TEMPO.CO, Juba - Presiden Sudan Selatan Salva Kiir menandatangani pakta perdamaian dengan pemberontak setelah lebih dari sepekan menolak melakukannya. Acara penandatanganan yang digelar di Ibu Kota Juba tersebut dihadiri para pemimpin regional Afrika.
Presiden Kenya, Uganda, dan Perdana Menteri Ethiopia, yang turut membantu mediasi perdamaian itu, turut meneken kesepakatan perdamaian ini pada Rabu, 26 Agustus 2015.
Pemimpin pemberontak, Riek Machar, menandatangani kesepakatan di ibu kota Ethiopia, pekan lalu.
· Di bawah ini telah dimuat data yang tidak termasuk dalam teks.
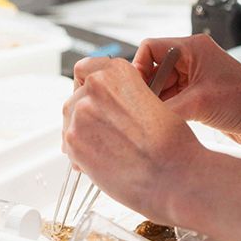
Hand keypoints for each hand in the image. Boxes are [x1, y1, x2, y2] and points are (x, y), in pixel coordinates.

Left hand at [63, 57, 205, 223]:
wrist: (171, 172)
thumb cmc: (170, 142)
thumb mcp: (150, 101)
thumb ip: (122, 98)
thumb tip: (108, 110)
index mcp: (116, 71)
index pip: (85, 69)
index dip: (89, 85)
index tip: (93, 97)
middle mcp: (95, 86)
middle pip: (75, 97)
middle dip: (86, 114)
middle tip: (104, 134)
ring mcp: (81, 112)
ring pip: (70, 121)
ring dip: (83, 134)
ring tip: (107, 151)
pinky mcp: (73, 140)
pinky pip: (68, 145)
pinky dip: (80, 154)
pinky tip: (102, 163)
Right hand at [132, 33, 240, 152]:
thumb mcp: (199, 104)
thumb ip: (164, 107)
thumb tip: (137, 115)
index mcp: (193, 48)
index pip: (150, 48)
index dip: (138, 68)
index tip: (134, 90)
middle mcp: (193, 60)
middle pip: (153, 69)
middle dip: (146, 89)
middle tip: (140, 109)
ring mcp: (196, 79)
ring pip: (162, 87)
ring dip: (157, 103)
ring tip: (152, 120)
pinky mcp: (200, 98)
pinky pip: (173, 101)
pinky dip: (166, 112)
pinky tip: (165, 124)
Namun, pada hari yang sama, Kiir mengatakan pemerintahnya membutuhkan waktu untuk mempelajari isi perdamaian tersebut.
Dari markas Perserikatan Bangsa-Bangsa diperoleh kabar bahwa Dewan Keamanan PBB siap melakukan aksi bila Kiir tidak menandatangani kesepakatan perdamaian pada Rabu, 26 Agustus 2015, itu.
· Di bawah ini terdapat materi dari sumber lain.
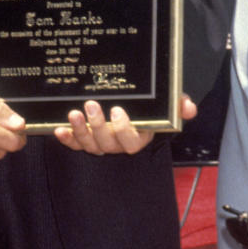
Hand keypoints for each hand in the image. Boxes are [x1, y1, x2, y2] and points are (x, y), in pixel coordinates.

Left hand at [54, 94, 196, 155]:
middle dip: (98, 126)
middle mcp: (119, 144)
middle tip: (91, 105)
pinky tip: (60, 129)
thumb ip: (177, 104)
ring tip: (74, 113)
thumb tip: (188, 107)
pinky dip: (67, 139)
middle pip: (107, 144)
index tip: (118, 111)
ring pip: (90, 145)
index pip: (132, 142)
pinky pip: (76, 144)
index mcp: (139, 137)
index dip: (124, 130)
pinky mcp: (86, 140)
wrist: (129, 103)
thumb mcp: (165, 103)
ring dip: (81, 130)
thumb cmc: (150, 106)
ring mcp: (101, 143)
Wartawan Aljazeera, Anna Cavell, melaporkan dari Juba bahwa perubahan sikap Presiden Kiir ini sangat penting dan dapat mengubah kehidupan ratusan ribu orang yang terkena dampak perang saudara.
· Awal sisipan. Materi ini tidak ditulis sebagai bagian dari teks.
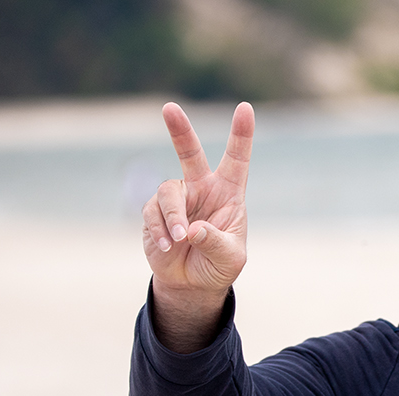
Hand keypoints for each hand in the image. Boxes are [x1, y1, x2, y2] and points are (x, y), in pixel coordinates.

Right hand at [140, 101, 253, 352]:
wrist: (193, 283)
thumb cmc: (218, 265)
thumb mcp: (229, 257)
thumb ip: (215, 242)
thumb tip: (193, 229)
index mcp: (228, 194)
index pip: (237, 160)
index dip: (241, 135)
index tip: (245, 108)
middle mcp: (201, 189)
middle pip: (190, 154)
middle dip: (180, 131)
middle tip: (170, 108)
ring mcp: (177, 199)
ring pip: (168, 193)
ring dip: (174, 217)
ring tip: (180, 240)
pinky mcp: (155, 212)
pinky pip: (153, 213)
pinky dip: (161, 231)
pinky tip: (168, 246)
"Meski demikian, beberapa pucuk pimpinan pemberontak mengalami perpecahan. Dan mereka mengatakan bahwa kesepakatan perdamaian sama sekali tak bermakna bagi mereka. Hal itu tidak akan bisa mengakhiri peperangan," ujar Cavell.
Sudan Selatan dilanda perang saudara sejak Desember 2013 ketika terjadi perpecahan di kalangan pasukan keamanan. Sebagian anggota militer loyal kepada bekas Wakil Presiden Machar, yang dipecat oleh Kiir.